Ayat (2) Camat meneruskan laporan hasil pemilihan sebagaimana dimaksud ayat (1) kepada Bupati Paling lama 3 setelah menerima laporan Kepala Desa untuk diproses pengesahannya.
- BAB VI,- MASA KEANGGOTAAN,- Pasal 19 ayat (3) perlu dihapus karena :
- Dipandang bertentangan dengan asas legalstanding.
- Dipandang bertentangan dengan pasal 24 ayat (2) huruf a
- Dapat menjadi alasan Kepala desa untuk melaksanakan proses pemilihan anggota BPD yang baru karena ada kepentingan tertentu dan secara faktual tidak terjadi kevakuman Badan Permusyawaratan Desa.
- 24 ayat (3) pada frasa ‘’ diusulkan oleh Pimpinan BPD kepada Bupati diganti dengan frasa ‘’diusulkan oleh pimpinan BPD kepada Bupati melalui camat.

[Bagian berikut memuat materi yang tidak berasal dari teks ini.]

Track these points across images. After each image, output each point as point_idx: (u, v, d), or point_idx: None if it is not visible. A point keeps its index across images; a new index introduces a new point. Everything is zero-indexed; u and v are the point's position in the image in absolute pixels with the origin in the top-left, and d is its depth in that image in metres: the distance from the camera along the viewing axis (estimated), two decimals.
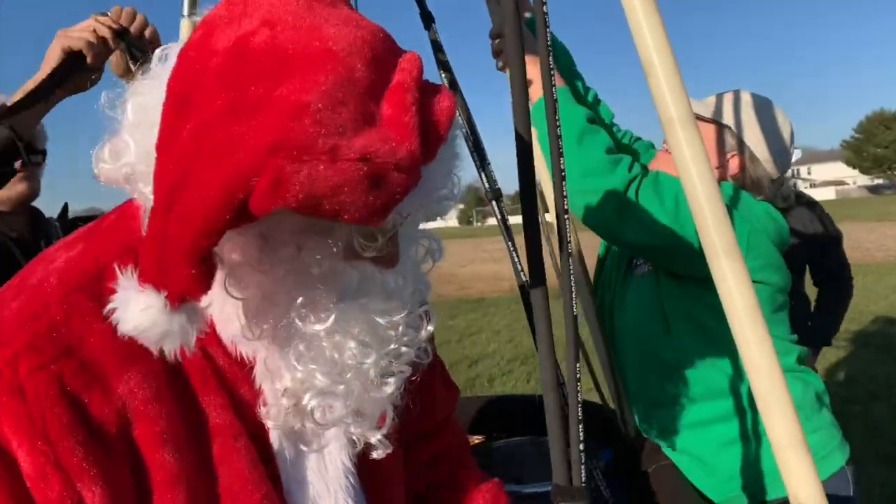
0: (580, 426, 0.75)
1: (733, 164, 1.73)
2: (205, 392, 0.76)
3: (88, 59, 1.44)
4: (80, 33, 1.45)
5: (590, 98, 1.99)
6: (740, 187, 1.72)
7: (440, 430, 1.10)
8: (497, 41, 1.78)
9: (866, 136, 73.32)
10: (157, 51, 0.77)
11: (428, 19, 1.87)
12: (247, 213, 0.59)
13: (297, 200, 0.57)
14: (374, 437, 0.80)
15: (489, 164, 1.88)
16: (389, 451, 0.83)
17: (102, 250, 0.76)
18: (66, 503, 0.67)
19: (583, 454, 0.75)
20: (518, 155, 0.75)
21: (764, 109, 1.74)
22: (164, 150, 0.63)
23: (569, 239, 0.84)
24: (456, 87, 1.86)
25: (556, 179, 0.80)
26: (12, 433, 0.67)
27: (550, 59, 0.80)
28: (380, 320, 0.76)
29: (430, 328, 0.85)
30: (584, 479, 0.75)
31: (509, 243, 1.74)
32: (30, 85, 1.46)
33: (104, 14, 1.55)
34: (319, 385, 0.74)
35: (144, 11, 1.56)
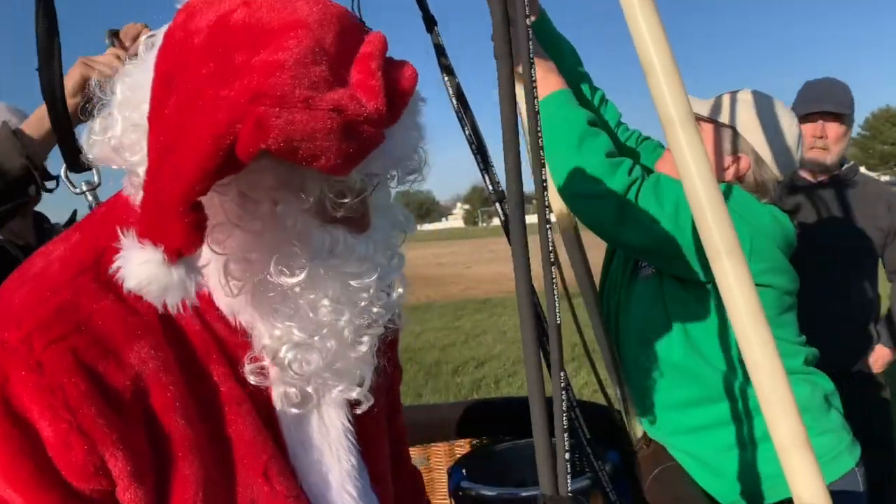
0: (566, 435, 0.75)
1: (738, 166, 1.72)
2: (208, 361, 0.79)
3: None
4: (101, 67, 1.46)
5: (597, 99, 1.98)
6: (745, 189, 1.70)
7: (397, 412, 1.14)
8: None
9: (872, 133, 72.98)
10: (144, 38, 0.81)
11: (430, 23, 1.87)
12: (233, 160, 0.65)
13: (277, 143, 0.64)
14: (356, 393, 0.85)
15: (493, 165, 1.89)
16: (371, 404, 0.88)
17: (99, 236, 0.79)
18: (89, 468, 0.70)
19: (568, 464, 0.75)
20: (505, 157, 0.75)
21: (767, 109, 1.72)
22: (155, 118, 0.69)
23: (551, 245, 0.83)
24: (460, 91, 1.86)
25: (537, 182, 0.79)
26: (33, 404, 0.69)
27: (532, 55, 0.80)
28: (352, 282, 0.80)
29: (402, 291, 0.90)
30: (570, 488, 0.75)
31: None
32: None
33: (115, 31, 1.56)
34: (296, 339, 0.79)
35: (151, 18, 1.57)
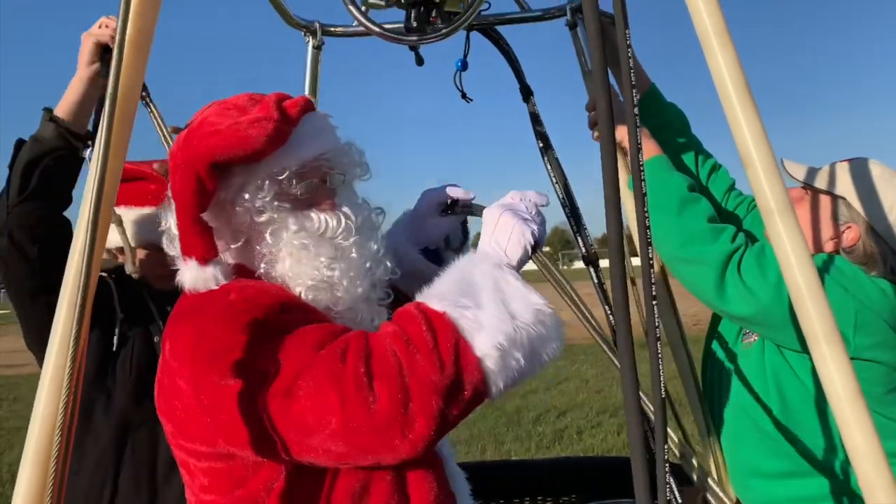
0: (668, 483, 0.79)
1: (848, 237, 1.67)
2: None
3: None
4: (100, 29, 1.72)
5: (707, 165, 1.99)
6: (853, 260, 1.66)
7: None
8: (593, 113, 1.86)
9: None
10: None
11: (527, 93, 1.98)
12: (209, 182, 1.17)
13: (227, 149, 1.15)
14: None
15: (585, 228, 1.95)
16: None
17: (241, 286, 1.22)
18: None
19: None
20: (608, 217, 0.83)
21: (882, 180, 1.67)
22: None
23: (654, 293, 0.89)
24: (552, 155, 1.94)
25: (642, 238, 0.86)
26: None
27: (637, 119, 0.88)
28: (341, 241, 1.25)
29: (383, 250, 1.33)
30: None
31: (606, 308, 1.79)
32: (75, 83, 1.75)
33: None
34: (310, 283, 1.22)
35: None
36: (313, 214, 1.25)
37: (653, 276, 0.89)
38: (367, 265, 1.28)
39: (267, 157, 1.20)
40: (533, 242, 1.25)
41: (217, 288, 1.18)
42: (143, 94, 1.70)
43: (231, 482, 1.14)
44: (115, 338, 1.88)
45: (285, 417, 1.06)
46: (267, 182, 1.21)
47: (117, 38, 1.01)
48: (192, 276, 1.18)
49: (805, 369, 1.64)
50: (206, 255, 1.18)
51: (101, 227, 0.99)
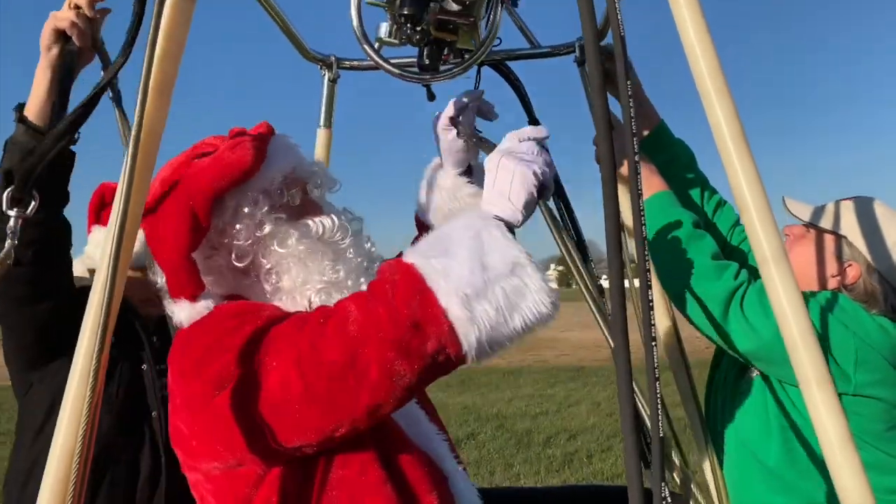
0: None
1: (849, 275, 1.70)
2: None
3: (74, 38, 1.50)
4: (64, 13, 1.51)
5: (713, 202, 2.02)
6: (854, 298, 1.69)
7: None
8: (598, 148, 1.90)
9: None
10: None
11: (536, 125, 2.02)
12: (203, 219, 1.25)
13: (220, 178, 1.25)
14: None
15: (591, 259, 1.98)
16: None
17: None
18: None
19: None
20: (609, 264, 0.86)
21: (883, 219, 1.71)
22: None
23: (652, 322, 0.92)
24: (561, 190, 1.98)
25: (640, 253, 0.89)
26: None
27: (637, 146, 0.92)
28: (339, 243, 1.33)
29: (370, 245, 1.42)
30: None
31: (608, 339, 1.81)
32: (38, 73, 1.53)
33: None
34: (319, 286, 1.29)
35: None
36: (308, 221, 1.33)
37: (652, 317, 0.92)
38: (365, 264, 1.35)
39: (255, 175, 1.28)
40: (537, 184, 1.18)
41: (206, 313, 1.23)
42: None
43: (235, 501, 1.17)
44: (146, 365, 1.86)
45: (261, 400, 1.08)
46: (260, 196, 1.30)
47: (141, 83, 1.06)
48: (187, 314, 1.24)
49: (805, 405, 1.65)
50: (196, 292, 1.24)
51: (121, 263, 1.04)
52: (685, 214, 1.71)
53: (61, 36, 1.51)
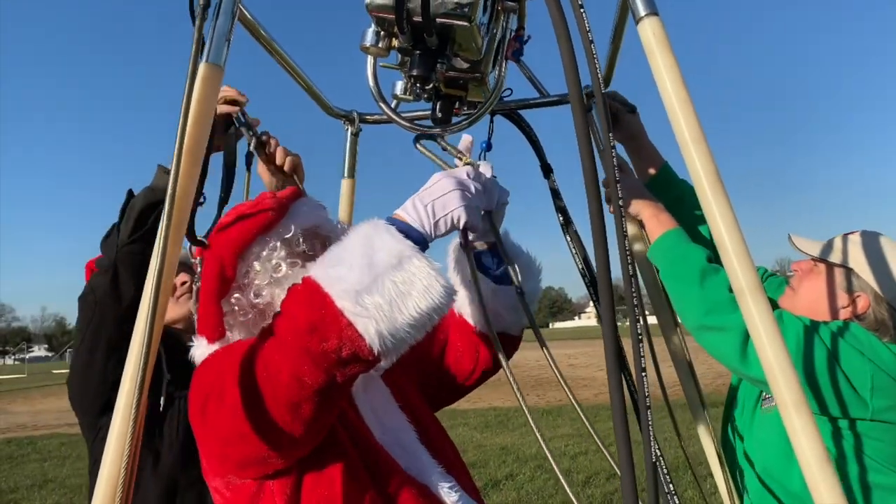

- Pasal 24 ayat (5) dihapus karena pengaturan tentang pemberhentian anggota BPD sudah cukup jelas dan tidak perlu dijabarkan lebih lanjut dengan Peraturan Bupati.
- Pasal 25 ayat (2) ditambahkan frasa atas usulan camat dengan mengacu pada perolehan suara terbanyak berikutnya pada dusun yang bersangkutan sebagaimana Berita acara pemilihan.
- Pasal yang mengatur tentang penyesuaian kondisi senyatanya karena tidak terdapat Bakal Calon Anggota BPD yang memenuhi syarat Ijasah SLTP dihapus sebab berpotensi mendapatkan Anggota BPD yang tidak berkualitas dalam melaksanakan tugas dan fungsi sebagai anggota BPD.
- Pasal 25 ayat (3) dihapus karena pengaturan tentang pemberhentian anggota BPD sudah cukup jelas dan tidak perlu dijabarkan lebih lanjut dengan Peraturan Bupati.
Demikian catatan atas beberapa konsep perubahan, semoga bermanfaat sebagai pintu masuk dalam membangun diskusi demi pengayaan konsep perubahan atas ketiga PERDA ini.